Malaysia’s Islamic Development Department, aka JAKIM, has a date this week at the United Nations headquarters in Geneva. A representative from the organization will be assisting Malaysian delegates at the third Universal Periodic Review (UPR), where member countries come together to review human rights records among themselves.
If you’re unfamiliar with the format, each state is given a platform to speak on the improvement of human rights situations in their countries, and their steps to “fulfill their human rights obligations,” according to the UN body.
JAKIM’s director-general, Mohamad Nordin Ibrahim, has said that their perspective on several matters will be touched on, including child marriage and LGBTQ+ issues.
For the record, we’re currently batting 0-2 on both topics in the eyes of the world. Not helping matters was the case of an 11-year-old girl “marrying” her 43-year-old paramour making international headlines earlier this year. He was never charged with grooming, despite stringent laws against it, and word from The Guardian is that the two are believed to have had a sexual relationship.
Then there are the sundry LGBTQ+ discrimination issues that hit similar levels of both local and international exposure and condemnation. Violence against transgendered citizens? Check. Removal of LGBTQ+activist portraits at a non-political photo exhibition? Double check. Caning of two women accused of lesbian activities, despite the fact that many activists claim the women never had access to proper legal council? Yep, we had that too.

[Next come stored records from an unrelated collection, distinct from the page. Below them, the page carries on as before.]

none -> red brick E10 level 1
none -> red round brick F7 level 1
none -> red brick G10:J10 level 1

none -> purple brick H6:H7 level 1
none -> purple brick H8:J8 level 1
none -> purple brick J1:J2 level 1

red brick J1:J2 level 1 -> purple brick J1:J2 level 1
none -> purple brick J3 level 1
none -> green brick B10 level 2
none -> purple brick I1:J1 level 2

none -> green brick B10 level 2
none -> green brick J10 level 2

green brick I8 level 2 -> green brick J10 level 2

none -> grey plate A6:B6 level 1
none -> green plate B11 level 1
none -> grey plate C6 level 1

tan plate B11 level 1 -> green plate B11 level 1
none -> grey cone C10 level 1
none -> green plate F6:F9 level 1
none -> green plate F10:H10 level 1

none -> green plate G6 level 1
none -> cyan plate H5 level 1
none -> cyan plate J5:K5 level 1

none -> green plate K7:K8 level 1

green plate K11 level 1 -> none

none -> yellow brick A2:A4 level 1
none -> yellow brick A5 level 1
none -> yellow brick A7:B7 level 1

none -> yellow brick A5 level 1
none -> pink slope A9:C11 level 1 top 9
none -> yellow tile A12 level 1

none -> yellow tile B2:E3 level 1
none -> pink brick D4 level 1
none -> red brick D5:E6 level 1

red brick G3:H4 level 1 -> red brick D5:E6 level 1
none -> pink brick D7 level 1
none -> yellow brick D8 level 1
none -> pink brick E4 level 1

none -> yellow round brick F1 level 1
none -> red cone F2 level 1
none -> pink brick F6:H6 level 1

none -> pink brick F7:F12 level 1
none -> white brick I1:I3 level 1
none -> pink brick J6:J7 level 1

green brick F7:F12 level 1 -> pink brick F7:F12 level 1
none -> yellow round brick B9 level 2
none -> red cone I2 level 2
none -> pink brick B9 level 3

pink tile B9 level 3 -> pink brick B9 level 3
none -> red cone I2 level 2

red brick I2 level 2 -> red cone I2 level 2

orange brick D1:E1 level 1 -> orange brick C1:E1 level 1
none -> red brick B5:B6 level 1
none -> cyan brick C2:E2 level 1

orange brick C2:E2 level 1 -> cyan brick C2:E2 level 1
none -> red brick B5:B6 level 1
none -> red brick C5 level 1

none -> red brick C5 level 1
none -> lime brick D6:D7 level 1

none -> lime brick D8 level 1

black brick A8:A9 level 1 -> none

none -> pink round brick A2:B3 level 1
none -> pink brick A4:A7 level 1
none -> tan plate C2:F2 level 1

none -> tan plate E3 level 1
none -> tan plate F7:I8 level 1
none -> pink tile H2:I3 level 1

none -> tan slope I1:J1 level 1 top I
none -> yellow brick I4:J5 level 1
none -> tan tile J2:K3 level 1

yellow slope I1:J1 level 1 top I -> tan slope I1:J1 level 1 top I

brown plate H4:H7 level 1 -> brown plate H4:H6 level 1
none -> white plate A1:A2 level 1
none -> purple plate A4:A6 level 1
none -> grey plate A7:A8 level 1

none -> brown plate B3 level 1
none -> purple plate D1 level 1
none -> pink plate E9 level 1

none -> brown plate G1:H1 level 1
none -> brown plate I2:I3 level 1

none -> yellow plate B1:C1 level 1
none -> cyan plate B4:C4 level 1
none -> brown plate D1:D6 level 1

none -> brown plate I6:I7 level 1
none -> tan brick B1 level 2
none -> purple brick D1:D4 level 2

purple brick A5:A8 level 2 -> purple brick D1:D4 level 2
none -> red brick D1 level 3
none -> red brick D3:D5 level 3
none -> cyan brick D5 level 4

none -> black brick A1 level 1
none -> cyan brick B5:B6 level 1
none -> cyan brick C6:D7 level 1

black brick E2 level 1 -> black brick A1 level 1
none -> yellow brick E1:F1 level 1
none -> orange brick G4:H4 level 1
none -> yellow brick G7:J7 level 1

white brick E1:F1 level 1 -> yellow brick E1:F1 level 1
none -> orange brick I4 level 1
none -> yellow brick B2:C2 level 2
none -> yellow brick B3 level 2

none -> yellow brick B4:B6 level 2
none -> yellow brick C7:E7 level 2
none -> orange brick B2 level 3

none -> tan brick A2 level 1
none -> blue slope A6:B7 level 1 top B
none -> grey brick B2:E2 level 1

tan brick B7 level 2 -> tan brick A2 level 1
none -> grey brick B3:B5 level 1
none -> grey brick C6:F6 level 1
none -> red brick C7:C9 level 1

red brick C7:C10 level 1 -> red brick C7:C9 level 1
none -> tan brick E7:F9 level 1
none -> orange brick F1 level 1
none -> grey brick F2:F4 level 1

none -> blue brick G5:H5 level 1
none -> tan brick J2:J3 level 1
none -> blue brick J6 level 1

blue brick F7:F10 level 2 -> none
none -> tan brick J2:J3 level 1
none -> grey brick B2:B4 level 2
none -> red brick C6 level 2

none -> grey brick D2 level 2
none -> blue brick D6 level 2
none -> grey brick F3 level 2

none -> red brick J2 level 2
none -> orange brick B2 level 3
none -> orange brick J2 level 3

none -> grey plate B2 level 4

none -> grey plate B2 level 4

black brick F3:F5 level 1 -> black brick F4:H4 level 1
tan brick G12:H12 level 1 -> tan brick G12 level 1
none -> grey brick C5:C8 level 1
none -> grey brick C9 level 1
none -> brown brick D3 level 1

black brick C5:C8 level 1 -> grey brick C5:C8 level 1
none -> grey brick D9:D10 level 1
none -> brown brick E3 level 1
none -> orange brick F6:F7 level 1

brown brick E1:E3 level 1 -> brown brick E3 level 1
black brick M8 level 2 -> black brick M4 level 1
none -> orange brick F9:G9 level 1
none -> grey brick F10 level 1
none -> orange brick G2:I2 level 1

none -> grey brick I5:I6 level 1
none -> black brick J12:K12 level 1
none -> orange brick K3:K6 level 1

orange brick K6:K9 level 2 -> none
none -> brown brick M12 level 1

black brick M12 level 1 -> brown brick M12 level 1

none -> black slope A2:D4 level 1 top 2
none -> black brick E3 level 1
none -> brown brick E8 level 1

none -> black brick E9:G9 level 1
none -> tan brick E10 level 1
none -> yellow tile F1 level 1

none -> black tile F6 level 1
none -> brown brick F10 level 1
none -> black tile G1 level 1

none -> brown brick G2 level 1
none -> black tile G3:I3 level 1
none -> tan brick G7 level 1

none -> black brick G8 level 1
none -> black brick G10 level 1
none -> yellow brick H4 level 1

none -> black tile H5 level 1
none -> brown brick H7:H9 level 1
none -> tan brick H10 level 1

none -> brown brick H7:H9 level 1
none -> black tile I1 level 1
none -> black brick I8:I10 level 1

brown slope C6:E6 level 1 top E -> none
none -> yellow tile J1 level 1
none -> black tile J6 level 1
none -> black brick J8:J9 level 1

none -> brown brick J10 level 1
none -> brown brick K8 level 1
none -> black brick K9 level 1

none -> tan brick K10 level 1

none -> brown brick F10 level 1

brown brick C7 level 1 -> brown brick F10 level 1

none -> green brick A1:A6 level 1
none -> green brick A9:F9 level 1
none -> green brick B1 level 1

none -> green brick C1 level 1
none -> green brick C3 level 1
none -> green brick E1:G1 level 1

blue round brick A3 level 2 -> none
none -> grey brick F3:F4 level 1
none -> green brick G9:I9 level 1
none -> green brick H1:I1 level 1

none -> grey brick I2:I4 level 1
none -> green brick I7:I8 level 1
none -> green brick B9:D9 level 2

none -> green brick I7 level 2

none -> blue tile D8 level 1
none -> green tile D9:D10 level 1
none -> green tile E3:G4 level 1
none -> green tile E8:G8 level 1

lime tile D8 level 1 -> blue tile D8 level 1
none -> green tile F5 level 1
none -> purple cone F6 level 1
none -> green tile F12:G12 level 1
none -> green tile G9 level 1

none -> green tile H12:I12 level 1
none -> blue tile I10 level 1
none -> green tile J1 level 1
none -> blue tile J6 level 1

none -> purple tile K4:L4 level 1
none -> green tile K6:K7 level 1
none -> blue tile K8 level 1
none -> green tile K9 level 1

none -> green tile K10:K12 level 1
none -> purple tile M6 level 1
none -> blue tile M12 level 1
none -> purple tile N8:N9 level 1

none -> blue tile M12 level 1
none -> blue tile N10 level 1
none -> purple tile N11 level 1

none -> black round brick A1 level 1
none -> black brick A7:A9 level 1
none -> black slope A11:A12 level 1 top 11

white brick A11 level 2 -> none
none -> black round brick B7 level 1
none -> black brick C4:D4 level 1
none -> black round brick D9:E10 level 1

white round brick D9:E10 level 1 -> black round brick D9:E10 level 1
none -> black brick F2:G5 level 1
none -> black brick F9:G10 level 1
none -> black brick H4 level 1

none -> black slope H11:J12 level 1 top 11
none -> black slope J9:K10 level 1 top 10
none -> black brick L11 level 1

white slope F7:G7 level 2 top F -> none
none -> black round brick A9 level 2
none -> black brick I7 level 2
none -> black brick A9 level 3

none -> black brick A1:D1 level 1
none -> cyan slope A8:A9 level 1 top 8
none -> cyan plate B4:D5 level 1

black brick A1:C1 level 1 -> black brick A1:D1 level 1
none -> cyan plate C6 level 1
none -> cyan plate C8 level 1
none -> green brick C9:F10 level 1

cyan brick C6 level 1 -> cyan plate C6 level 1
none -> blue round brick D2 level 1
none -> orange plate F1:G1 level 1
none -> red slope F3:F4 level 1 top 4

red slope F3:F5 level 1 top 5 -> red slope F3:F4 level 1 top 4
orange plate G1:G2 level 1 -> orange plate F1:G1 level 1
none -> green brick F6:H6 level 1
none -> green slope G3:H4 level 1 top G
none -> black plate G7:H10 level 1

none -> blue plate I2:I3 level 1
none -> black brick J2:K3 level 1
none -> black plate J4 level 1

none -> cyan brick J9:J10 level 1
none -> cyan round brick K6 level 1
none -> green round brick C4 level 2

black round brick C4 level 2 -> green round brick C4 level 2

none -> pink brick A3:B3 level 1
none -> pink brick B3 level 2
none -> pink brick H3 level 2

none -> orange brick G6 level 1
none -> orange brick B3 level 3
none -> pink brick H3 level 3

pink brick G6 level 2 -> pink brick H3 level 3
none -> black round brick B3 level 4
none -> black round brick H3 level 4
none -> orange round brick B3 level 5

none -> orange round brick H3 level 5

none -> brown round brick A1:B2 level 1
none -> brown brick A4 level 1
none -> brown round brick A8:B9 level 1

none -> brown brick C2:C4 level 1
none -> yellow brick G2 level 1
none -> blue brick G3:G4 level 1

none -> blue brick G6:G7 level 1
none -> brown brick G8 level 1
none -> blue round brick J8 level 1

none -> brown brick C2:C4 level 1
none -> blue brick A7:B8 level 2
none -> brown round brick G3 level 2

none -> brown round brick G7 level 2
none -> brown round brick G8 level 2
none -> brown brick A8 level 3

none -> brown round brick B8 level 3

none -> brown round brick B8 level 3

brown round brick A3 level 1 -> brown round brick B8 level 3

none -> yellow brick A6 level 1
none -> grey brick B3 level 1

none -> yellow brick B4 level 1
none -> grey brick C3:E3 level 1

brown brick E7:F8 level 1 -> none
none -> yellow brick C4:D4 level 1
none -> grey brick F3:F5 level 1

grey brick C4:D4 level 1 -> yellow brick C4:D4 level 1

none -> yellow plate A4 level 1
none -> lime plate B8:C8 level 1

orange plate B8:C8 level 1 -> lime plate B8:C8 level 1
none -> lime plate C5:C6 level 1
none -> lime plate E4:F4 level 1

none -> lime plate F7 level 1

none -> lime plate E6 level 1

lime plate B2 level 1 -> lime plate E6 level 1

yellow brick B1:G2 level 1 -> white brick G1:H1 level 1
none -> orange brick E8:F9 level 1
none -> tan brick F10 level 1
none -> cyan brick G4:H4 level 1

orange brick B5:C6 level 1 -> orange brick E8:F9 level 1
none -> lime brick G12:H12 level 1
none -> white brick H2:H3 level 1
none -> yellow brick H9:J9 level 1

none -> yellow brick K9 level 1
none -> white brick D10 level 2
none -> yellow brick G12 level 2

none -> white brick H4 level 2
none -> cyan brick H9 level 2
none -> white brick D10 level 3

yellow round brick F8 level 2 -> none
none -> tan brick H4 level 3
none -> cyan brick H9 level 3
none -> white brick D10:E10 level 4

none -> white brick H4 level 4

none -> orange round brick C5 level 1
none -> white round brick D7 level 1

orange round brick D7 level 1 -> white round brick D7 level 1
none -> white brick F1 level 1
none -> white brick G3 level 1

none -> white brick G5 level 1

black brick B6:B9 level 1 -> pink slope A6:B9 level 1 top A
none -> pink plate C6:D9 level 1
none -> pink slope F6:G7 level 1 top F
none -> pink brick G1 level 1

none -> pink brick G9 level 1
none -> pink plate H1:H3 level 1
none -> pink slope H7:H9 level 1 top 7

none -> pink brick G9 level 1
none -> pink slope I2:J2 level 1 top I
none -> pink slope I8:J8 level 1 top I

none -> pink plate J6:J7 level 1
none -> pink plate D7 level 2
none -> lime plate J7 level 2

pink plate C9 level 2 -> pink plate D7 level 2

However, Mohamad Nordin does not see these as blemishes on our country’s record, and hopes that with the involvement of JAKIM, the delegations will help our country clarify its stances, and the efforts being made to defend fundamental rights from an Islamic perspective.
“This opportunity can also be used by Malaysia to give the world an overview of the approach taken by the state in defending human rights based on cultural, background and racial origin in our country based on the Federal Constitution and Sharia law,” he wrote on his Facebook account.
Sir, we hope that you’re aware that we’ve also yet to sign the 1951 UN Refugee Convention, because that may come up when you start to talk about human rights.
The Islamic Development Department also hopes that Malaysia’s participation at the UPR will increase the conversation regarding the religion in the country, as well as change views on various matters in the pursuit of unity. He also hopes that JAKIM’s participation will show delegates that Islam is the best religion, bringing blessings to all its people.
No word on what views he’d like to change, nor how the Rohingya refugees living in squalor in our country’s immigration detention camps feel about this statement, but we’re all ears on what he has to say come Nov. 8.
Member states have been taking part in the UPR every five years since 2009, and this will be JAKIM’s second time at the event. The department will be represented by their Deputy Director General of Policy, Judge Mohd Yusoff.